Otro de los aspectos de su concepto de buena literatura que me ha llamado la atención es la importancia que atribuye al componente fonético, la cual parece muy consistente con su visión depurada y al tiempo analítica y poética de la rima:
“…hay en literatura cierta tendencia a dirigirse más a los ojos y menos al oído, sentido este último que en arte literario puro debía siempre procurarse satisfacer sin apartarse nunca de sus “leyes” de voluptuosidad…”

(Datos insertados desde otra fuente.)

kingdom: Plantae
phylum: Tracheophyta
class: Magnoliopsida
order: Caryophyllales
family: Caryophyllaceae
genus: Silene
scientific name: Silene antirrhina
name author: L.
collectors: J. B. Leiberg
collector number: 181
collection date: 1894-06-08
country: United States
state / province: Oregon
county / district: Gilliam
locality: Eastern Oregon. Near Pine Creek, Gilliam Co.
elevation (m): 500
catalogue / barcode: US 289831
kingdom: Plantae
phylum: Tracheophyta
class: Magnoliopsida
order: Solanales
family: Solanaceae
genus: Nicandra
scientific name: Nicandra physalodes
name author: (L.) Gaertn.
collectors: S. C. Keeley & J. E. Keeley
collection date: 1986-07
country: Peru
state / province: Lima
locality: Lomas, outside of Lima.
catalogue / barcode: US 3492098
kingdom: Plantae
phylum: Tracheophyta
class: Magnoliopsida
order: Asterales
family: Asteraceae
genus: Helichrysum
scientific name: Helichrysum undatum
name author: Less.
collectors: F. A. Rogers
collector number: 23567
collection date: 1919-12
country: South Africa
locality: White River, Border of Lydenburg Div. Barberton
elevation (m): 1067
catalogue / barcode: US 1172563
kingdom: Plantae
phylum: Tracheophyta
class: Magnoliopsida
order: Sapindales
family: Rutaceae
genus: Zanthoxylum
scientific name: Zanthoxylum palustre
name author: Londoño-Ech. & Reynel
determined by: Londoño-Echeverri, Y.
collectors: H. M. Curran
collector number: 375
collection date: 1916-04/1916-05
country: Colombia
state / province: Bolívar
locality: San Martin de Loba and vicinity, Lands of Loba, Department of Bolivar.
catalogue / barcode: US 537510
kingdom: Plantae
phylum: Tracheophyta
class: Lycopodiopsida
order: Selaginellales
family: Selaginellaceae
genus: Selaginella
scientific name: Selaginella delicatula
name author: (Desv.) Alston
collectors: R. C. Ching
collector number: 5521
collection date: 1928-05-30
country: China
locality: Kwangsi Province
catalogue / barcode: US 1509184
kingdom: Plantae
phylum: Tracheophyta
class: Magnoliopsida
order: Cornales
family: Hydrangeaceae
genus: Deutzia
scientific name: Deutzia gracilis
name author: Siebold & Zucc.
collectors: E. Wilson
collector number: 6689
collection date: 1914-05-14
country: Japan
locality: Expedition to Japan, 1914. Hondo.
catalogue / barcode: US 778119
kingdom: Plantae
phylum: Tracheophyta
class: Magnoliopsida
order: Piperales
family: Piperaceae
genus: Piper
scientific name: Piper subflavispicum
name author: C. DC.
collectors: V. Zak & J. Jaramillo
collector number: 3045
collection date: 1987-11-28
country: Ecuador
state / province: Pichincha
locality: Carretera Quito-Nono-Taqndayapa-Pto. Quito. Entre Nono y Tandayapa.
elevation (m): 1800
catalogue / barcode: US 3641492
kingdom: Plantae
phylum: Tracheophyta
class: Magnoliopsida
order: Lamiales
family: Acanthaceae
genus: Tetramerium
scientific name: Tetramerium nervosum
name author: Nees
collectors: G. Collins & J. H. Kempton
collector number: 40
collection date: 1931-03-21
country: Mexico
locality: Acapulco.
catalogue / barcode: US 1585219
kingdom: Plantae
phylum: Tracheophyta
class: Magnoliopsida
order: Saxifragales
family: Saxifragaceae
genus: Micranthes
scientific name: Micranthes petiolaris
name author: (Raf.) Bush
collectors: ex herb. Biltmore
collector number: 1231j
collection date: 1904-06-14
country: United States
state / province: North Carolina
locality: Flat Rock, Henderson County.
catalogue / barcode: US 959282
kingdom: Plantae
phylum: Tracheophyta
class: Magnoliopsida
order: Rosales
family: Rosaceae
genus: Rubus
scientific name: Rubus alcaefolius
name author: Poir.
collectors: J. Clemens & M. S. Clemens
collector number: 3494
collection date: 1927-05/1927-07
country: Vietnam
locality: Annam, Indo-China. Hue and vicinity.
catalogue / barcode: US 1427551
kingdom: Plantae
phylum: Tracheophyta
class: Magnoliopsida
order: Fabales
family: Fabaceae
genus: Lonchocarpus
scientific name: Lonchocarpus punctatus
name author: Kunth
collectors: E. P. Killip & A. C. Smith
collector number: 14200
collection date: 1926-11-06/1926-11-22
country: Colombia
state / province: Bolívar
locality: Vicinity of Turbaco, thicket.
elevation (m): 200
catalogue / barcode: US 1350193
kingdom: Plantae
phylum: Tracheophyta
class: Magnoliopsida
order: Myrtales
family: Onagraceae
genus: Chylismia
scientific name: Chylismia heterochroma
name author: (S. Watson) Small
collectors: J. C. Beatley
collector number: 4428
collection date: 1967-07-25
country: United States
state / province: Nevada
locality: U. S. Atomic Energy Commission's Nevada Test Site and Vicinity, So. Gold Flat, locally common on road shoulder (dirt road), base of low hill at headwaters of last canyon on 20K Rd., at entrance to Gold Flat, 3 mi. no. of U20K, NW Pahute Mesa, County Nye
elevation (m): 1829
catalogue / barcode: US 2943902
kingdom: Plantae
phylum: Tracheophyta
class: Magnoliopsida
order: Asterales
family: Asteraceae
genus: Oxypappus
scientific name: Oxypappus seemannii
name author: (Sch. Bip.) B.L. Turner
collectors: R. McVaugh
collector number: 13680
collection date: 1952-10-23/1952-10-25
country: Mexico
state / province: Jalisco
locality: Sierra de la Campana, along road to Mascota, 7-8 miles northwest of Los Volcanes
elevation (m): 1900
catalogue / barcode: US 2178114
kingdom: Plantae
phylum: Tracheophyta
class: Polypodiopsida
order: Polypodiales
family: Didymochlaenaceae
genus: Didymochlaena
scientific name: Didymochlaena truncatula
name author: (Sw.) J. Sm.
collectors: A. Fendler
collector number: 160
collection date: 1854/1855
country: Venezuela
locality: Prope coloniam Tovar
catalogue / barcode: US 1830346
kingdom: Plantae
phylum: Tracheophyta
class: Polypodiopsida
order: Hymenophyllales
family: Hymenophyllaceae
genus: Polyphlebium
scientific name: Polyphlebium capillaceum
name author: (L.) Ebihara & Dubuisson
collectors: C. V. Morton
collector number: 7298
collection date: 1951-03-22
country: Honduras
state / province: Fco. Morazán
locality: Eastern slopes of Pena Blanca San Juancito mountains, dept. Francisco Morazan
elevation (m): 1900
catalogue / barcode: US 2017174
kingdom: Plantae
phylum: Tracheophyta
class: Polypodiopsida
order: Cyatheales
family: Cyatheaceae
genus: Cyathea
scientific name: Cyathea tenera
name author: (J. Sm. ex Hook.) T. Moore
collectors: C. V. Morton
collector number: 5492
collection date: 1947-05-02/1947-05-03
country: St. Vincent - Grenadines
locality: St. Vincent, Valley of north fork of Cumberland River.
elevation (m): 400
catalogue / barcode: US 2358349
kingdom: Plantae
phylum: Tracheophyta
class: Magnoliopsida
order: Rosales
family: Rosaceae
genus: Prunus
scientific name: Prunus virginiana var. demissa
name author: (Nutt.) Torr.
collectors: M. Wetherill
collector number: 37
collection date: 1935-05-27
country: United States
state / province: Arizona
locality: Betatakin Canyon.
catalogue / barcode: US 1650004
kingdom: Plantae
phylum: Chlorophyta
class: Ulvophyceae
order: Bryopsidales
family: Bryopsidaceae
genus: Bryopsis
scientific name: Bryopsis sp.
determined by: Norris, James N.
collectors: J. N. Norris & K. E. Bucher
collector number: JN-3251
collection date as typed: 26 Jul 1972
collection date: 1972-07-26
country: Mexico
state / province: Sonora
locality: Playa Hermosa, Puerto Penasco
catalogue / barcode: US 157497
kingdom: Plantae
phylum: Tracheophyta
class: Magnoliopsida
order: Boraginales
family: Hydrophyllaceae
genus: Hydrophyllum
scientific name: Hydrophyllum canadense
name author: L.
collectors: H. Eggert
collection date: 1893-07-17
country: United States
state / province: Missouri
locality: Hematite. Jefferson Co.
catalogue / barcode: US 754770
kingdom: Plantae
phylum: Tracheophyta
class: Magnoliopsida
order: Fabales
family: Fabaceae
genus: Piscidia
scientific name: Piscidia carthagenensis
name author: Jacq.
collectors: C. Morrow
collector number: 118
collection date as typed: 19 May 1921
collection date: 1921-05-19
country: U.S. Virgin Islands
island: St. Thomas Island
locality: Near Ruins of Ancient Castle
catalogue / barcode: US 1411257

Para Wilde, la literatura, y en particular la poesía, son una forma de narrar donde el hecho de escribir es solo un medio necesario aunque el verdadero arte, o mejor aún, la palabra hablada es lo realmente artístico (¿o estético?). Sus consideraciones acerca de la herencia que dejó en este sentido el arte de los griegos se expresa en el inesperado párrafo que transcribo a continuación acerca de Homero:
“He pensado a veces que la historia de la ceguera de Homero ha podido muy bien ser en realidad tan sólo un mito artístico, creado en tiempos de crítica, para recordarnos, no sólo que un gran poeta es siempre un vidente cuyos ojos corporales ven menos que los del alma, sino que es también un auténtico trovador, que crea su poema con música, repitiendo cada verso las veces que sean necesarias, hasta captar el secreto de su melodía, profiriendo en la oscuridad palabras aladas de luz. Sea como fuere, su ceguera fue la ocasión, si no la causa, de que el gran poeta inglés se comprometiera con ese movimiento majestuoso y ese sonoro esplendor de sus últimos versos”.